Assigned task
Should a line in the entries below contain "APERTURE", return that line.

Records for this task
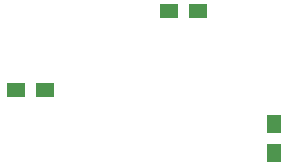
<source format=gtp>
G04 #@! TF.FileFunction,Paste,Top*
%FSLAX46Y46*%
G04 Gerber Fmt 4.6, Leading zero omitted, Abs format (unit mm)*
G04 Created by KiCad (PCBNEW 4.0.6) date Friday, April 21, 2017 'PMt' 03:46:42 PM*
%MOMM*%
%LPD*%
G01*
G04 APERTURE LIST*
%ADD10C,0.100000*%
%ADD11R,1.500000X1.250000*%
%ADD12R,1.250000X1.500000*%
G04 APERTURE END LIST*
D10*
D11*
X66790000Y-79880000D03*
X64290000Y-79880000D03*
D12*
X86120000Y-85270000D03*
X86120000Y-82770000D03*
D11*
X77230000Y-73260000D03*
X79730000Y-73260000D03*
M02*

</source>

Problem solution
G04 APERTURE LIST*
G04 APERTURE END LIST*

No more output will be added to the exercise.